Así que, siempre había intentado que ella se sintiera bien y por eso muchas tardes y noches la llamaba y la vestía con mis vestidos de princesa, los cuales me encantaban demasiado pero por alguna razón me llamaban la atención los pantalones, camisas y botas con las que se vestían los hombres y lo que tenía totalmente prohibido vestir porque no soy un muchacho.

— Muchas gracias, de verdad —me levanté de la cama y me dirigí a mi enorme escritorio de madera, el cual estaba estrictamente ordenado; había una pila de libros en un lado, en el centro había diferentes plumas y tintas, junto a un enorme jarrón de rosas rojas al otro lado de la mesa, y en el espacio que sobraba del escritorio estaba el precioso vestido que me había traído Alice.

El vestido de color verde esmeralda hacía juego con mis ojos del mismo color, y era francamente precioso, cuando lo levanté del escritorio y lo puse entre mis manos, admirándolo, me di cuenta de  todos los detalles que poseía; tenía un escote de corazón con mangas largas casi transparentes, y su tacto era liso y suave. Tenía unas rosas bordadas de un color negro puro, el cual representaba a la rosa negra, un legado que todos los reyes de mi mundo poseían, pero que para mí familia era muy importante.

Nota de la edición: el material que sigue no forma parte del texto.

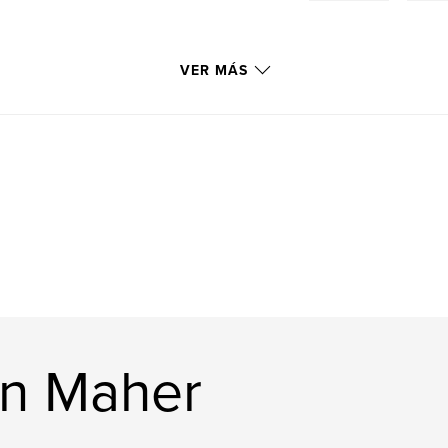
VER MÁS
in Maher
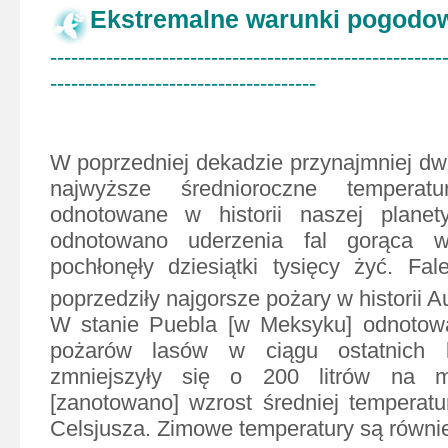
Ekstremalne warunki pogodo
--------------------------------------------------------
--------------------------------------
W poprzedniej dekadzie przynajmniej dwu
najwyższe średnioroczne temperatur
odnotowane w historii naszej plane
odnotowano uderzenia fal gorąca w
pochłonęły dziesiątki tysięcy żyć. Fa
poprzedziły najgorsze pożary w historii Aus
W stanie Puebla [w Meksyku] odnotowa
pożarów lasów w ciągu ostatnich k
zmniejszyły się o 200 litrów na m
[zanotowano] wzrost średniej temperatu
Celsjusza. Zimowe temperatury są równi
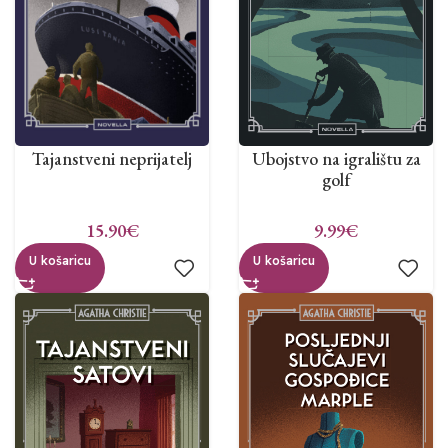
Ubojstvo na igralištu za
Tajanstveni neprijatelj
golf
9.99
€
15.90
€
U košaricu
U košaricu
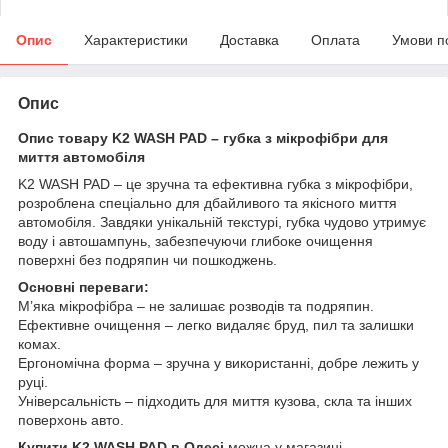
Опис
Характеристики
Доставка
Оплата
Умови п
Опис
Опис товару K2 WASH PAD – губка з мікрофібри для
миття автомобіля
K2 WASH PAD – це зручна та ефективна губка з мікрофібри,
розроблена спеціально для дбайливого та якісного миття
автомобіля. Завдяки унікальній текстурі, губка чудово утримує
воду і автошампунь, забезпечуючи глибоке очищення
поверхні без подряпин чи пошкоджень.
Основні переваги:
М’яка мікрофібра – не залишає розводів та подряпин.
Ефективне очищення – легко видаляє бруд, пил та залишки
комах.
Ергономічна форма – зручна у використанні, добре лежить у
руці.
Універсальність – підходить для миття кузова, скла та інших
поверхонь авто.
Купити K2 WASH PAD в Одесі
можна у магазині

A mí la rosa negra me abrumaba demasiadas veces, sobre todo cuando no tenía nada que hacer y me ponía a pensar en eso. La rosa negra era el legado que pasaba de rey en rey, pero que solamente se podía conseguir celebrando La Batalla Final, donde los hijos de los reyes, peleaban hasta que hubiera un vencedor. No hacía falta la muerte en La Batalla Final, pero sí sabía que mucha gente se había vuelto loca por heredar el poder y el trono de sus padres y habían conseguido matar a sus hermanos tan solo por eso, y eso era lo que a mí me aterraba de la rosa negra, le tenía demasiado respeto a la muerte.

— De nada Brenda —me sonrió por última vez Alice y se marchó de la habitación, dejándome sola con el vestido.

Sinceramente, el vestido era ideal para ese día. "El baile del final del verano" era una celebración muy importante para mi padre y el resto de la nobleza, pero a mí, al contrario que a ellos, me ponía de los nervios. Era una fiesta en la que muchas personas vendrían a mi casa real, sobretodo jóvenes, ya que esa fiesta consistía en conocer a los muchachos con los que estaría mis futuros nueve meses, porque al comenzar el Instituto, los padres hacían esa fiesta para que sus hijos se fueran conociendo, y justo ese año le había tocado a mi padre celebrarlo en nuestra mansión. 

Aunque no lo aparentaba en lo absoluto porque no me gustaba que la gente me viera débil, en ese momento era un puñado de nervios porque el solo hecho de saber que tendría que conocer a gente me preocupaba demasiado, nunca había sido muy buena haciéndolo y tampoco había tenido muchas oportunidades al estar encerrada en una mansión por ser de la familia real y según mis padres, mis hermanos y yo estábamos mucho más a salvo dentro de casa, pero creo que aquello había sido la peor decisión que habían tomado, a mis dieciséis años, las únicas amigas que tenía eran a las esclavas de la mansión y a mi propia hermana.

Siempre había estado en mi zona de confort junto a ellas dos y a mi madre, y cada vez el círculo de personas con las que me sentía a salvo era más pequeño, y era consciente de que el momento de ser sociable había llegado a mi como una ola y lo tendría que afrontar con madurez.

Así que apreté el vestido entre mis manos con decisión y sonreí, auto convenciéndome de que todo aquello iría bien y que sería un año genial, aunque en realidad no estaba nada segura de eso.